LIVE REVIEW: Three Trapped Tigers 23/05/2011

25 05 2011

Night & Day Café, Manchester

Review by Ian Burke

What better way to continue City’s post-parade celebrations than with a good old gig at the good old Night & Day, eh? Well, as Advances In Mathematics are first up, there’s quite a few. As their name suggests, the local quartet dabble in twinkly, arpeggio-laden post-rock which inevitably careens into brief bursts of frantic instrument bashing before the pace treacles to a halt.

Practically motionless on stage, they lack the visual flair of genre heavyweights Mogwai, Explosions In The Sky or French mob, Microfilm, and struggle to keep interest piqued. The real problem, though, is the songs. They start with an idea and finish on the same one, rarely deviating from a seemingly pre-destined path which any novice musical cartographer could map with ease.

Exiled Cornish trio, Tall Ships, are a much more intriguing proposition. Frontman, Ric Phethean, holds his guitar directly beneath his Adam’s apple, its untrimmed strings wiggling in the air like anemones trawling for plankton. Current single, ‘Tectonic Plates’ opens proceedings, the clever loops whomping up the sound to such a level that you’d swear that a well camouflaged stooge is hidden somewhere in the wings if you hadn’t seen them assembled with your own eyes.

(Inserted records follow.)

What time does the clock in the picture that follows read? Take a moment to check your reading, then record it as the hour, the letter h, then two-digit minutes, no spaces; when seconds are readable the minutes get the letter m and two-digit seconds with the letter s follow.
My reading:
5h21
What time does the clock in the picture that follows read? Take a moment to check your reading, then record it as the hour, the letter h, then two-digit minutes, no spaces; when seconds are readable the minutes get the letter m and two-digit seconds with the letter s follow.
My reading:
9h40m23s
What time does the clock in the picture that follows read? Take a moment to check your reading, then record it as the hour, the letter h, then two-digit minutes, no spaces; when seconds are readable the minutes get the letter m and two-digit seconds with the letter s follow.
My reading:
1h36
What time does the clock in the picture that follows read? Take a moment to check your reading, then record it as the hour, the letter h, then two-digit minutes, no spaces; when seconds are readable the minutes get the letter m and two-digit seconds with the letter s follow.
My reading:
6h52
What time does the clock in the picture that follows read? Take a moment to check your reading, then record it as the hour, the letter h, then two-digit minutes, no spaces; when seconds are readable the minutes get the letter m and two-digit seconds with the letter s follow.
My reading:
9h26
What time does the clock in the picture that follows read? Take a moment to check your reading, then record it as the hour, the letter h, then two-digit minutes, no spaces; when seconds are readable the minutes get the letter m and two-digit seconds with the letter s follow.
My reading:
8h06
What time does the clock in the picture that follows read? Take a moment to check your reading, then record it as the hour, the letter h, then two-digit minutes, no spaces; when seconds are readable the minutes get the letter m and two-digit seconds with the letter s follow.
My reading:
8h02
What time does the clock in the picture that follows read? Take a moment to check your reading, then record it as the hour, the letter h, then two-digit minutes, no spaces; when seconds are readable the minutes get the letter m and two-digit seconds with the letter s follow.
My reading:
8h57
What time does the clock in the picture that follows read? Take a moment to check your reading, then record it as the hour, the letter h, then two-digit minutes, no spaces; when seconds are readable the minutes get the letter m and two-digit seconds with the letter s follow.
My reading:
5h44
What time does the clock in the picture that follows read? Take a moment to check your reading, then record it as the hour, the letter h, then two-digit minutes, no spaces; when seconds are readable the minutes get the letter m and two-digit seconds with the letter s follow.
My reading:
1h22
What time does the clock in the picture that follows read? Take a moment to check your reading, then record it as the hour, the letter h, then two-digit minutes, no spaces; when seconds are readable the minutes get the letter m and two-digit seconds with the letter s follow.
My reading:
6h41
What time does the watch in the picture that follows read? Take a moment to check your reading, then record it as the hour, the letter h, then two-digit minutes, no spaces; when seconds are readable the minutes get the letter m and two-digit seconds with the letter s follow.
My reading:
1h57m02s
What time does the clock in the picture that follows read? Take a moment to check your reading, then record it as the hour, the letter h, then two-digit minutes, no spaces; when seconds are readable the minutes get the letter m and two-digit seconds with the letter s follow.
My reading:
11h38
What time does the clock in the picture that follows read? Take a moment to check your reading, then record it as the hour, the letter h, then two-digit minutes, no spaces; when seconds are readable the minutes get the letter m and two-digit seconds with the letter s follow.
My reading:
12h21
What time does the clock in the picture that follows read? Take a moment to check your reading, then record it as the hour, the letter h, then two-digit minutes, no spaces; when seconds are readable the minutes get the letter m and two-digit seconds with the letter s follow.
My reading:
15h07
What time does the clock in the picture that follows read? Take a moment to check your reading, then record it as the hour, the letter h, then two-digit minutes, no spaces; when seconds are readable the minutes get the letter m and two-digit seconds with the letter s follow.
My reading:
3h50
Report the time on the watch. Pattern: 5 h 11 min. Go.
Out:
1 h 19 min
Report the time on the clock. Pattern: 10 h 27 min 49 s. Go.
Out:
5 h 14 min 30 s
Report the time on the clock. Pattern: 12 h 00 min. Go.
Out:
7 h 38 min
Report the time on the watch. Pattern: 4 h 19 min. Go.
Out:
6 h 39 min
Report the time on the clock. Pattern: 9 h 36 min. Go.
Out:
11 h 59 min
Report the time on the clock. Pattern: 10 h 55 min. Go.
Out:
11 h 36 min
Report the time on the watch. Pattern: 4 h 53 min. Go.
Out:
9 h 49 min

It prompts a mass migration to the front, and although technical gremlins haunt them early on, it doesn’t stop them visiting territory somewhere between Battles and Foals via fellow Brighton residents, The Xcerts. They’re ingenious in places, and if they match the tunes to their undoubted imagination, they’ll be a force.

Three Trapped Tigers aren’t an easy listen, but they’re a fascinating watch. Their ‘Route One Or Die’ début album is a brazen maelstrom of hare-brained schemes which is difficult to digest in one sitting, and while the same can also be said of tonight’s set (which does slightly overstay its welcome), for the most part, the London outfit present a jaw-slackening lesson in convoluted yet very much to-the-point noise.

Matt Calvert and his trusty bank of guitar pedals pick out a mélange of unfathomable riffs, Tom Rogerson blurts out an unholy cacophony from his synths, while drummer, Adam Betts is the real star of the show, rising from his stool with each of his frequent warp-speed fills, and is covered in enough sweat by the end to fill an Olympic-sized swimming pool.

His erratic, popping candy beats power a beast which all-but proves evolution is alive and well in the twin spheres of rock and electronica, and unlike tonight’s openers, they’re heading bravely into uncharted territory. Here be dragons.